_Work request_: Here are some records; quote them exactly, leaving out the pictures.

____

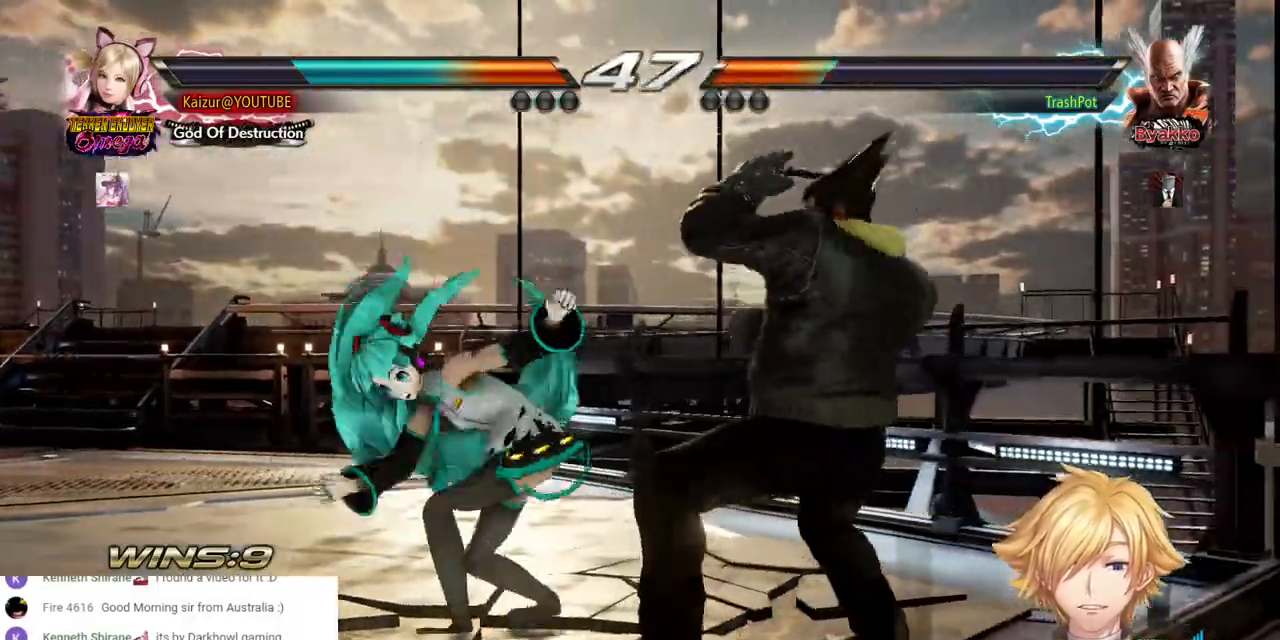
{"dt_ms": 500, "buttons": ["DPAD_RIGHT"], "left_stick": "center", "right_stick": "center", "events": [[67, "CROSS", "up"], [100, "DPAD_DOWN", "up"], [100, "DPAD_LEFT", "up"], [367, "DPAD_RIGHT", "down"]]}
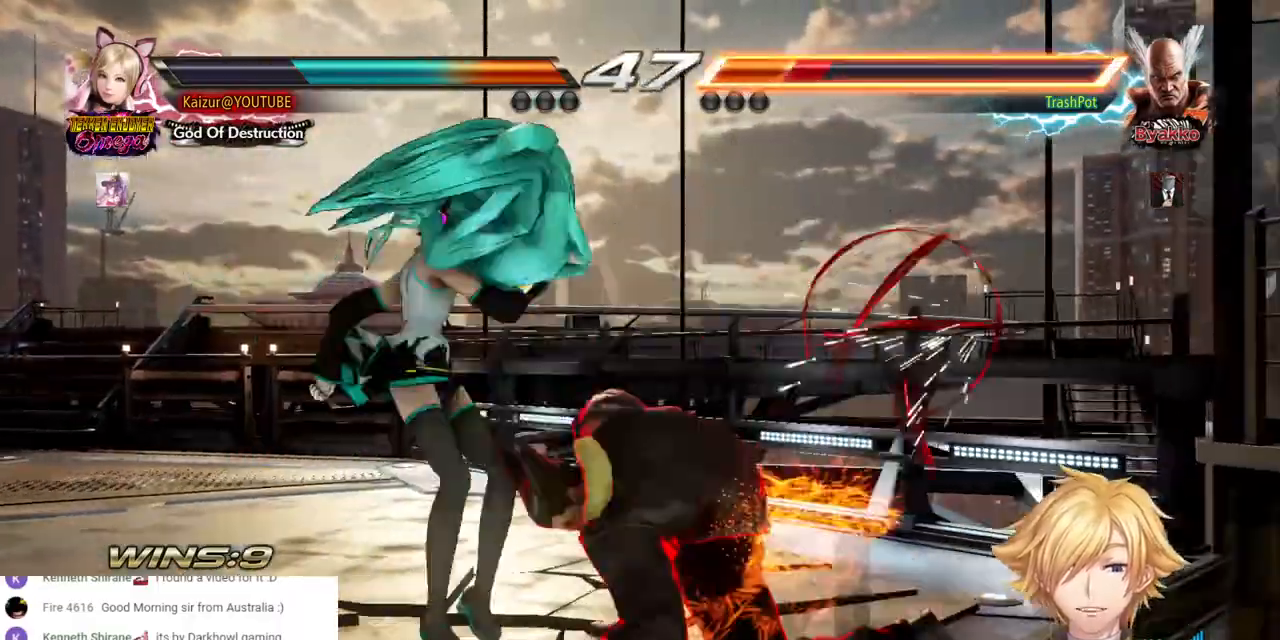
{"dt_ms": 500, "buttons": ["R1", "DPAD_RIGHT"], "left_stick": "center", "right_stick": "center", "events": [[467, "R1", "down"]]}
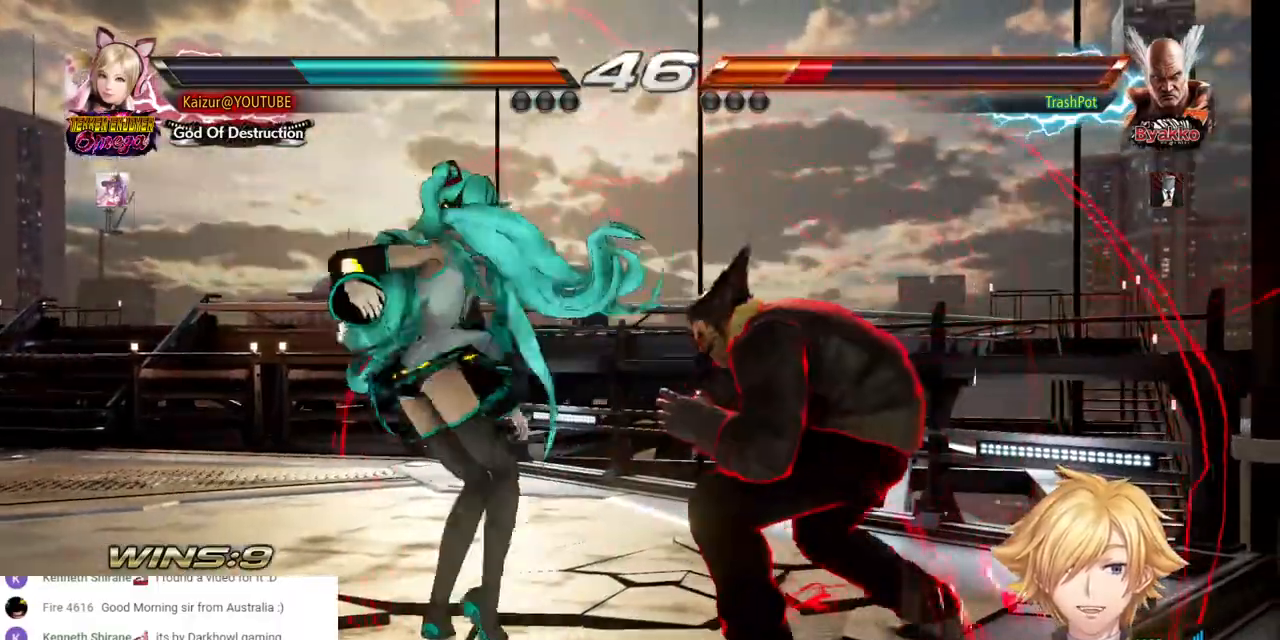
{"dt_ms": 500, "buttons": ["R1", "DPAD_RIGHT"], "left_stick": "center", "right_stick": "center", "events": [[83, "R1", "up"], [150, "R1", "down"], [267, "R1", "up"], [317, "R1", "down"], [433, "R1", "up"], [500, "R1", "down"]]}
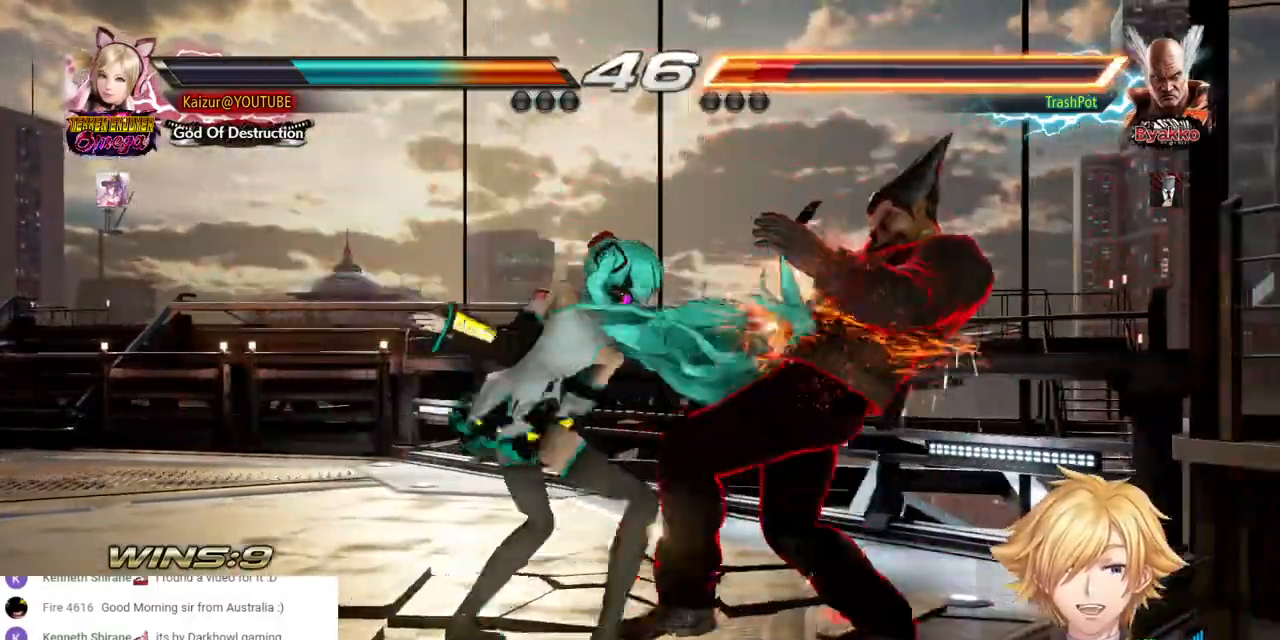
{"dt_ms": 500, "buttons": [], "left_stick": "center", "right_stick": "center", "events": [[100, "R1", "up"], [167, "R1", "down"], [250, "R1", "up"], [317, "R1", "down"], [450, "R1", "up"], [500, "DPAD_RIGHT", "up"]]}
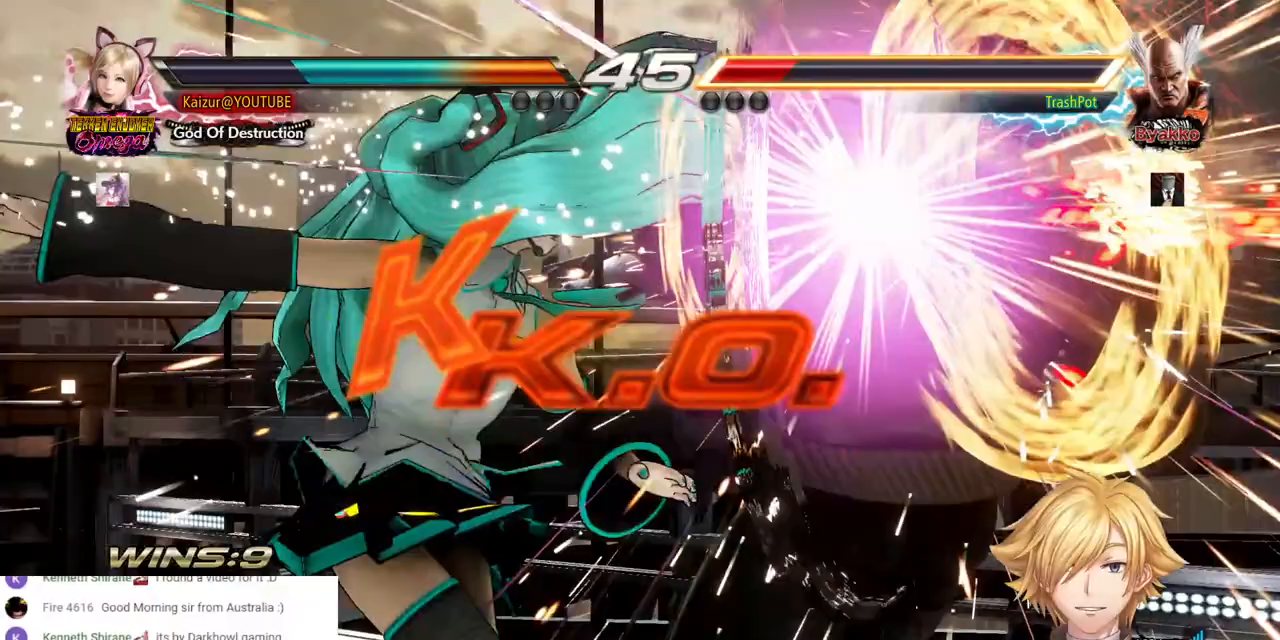
{"dt_ms": 500, "buttons": [], "left_stick": "center", "right_stick": "center", "events": []}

____

_Your solution_:
{"dt_ms": 500, "buttons": ["DPAD_RIGHT"], "left_stick": "center", "right_stick": "center", "events": [[67, "CROSS", "up"], [100, "DPAD_DOWN", "up"], [100, "DPAD_LEFT", "up"], [367, "DPAD_RIGHT", "down"]]}
{"dt_ms": 500, "buttons": ["R1", "DPAD_RIGHT"], "left_stick": "center", "right_stick": "center", "events": [[467, "R1", "down"]]}
{"dt_ms": 500, "buttons": ["R1", "DPAD_RIGHT"], "left_stick": "center", "right_stick": "center", "events": [[83, "R1", "up"], [150, "R1", "down"], [267, "R1", "up"], [317, "R1", "down"], [433, "R1", "up"], [500, "R1", "down"]]}
{"dt_ms": 500, "buttons": [], "left_stick": "center", "right_stick": "center", "events": [[100, "R1", "up"], [167, "R1", "down"], [250, "R1", "up"], [317, "R1", "down"], [450, "R1", "up"], [500, "DPAD_RIGHT", "up"]]}
{"dt_ms": 500, "buttons": [], "left_stick": "center", "right_stick": "center", "events": []}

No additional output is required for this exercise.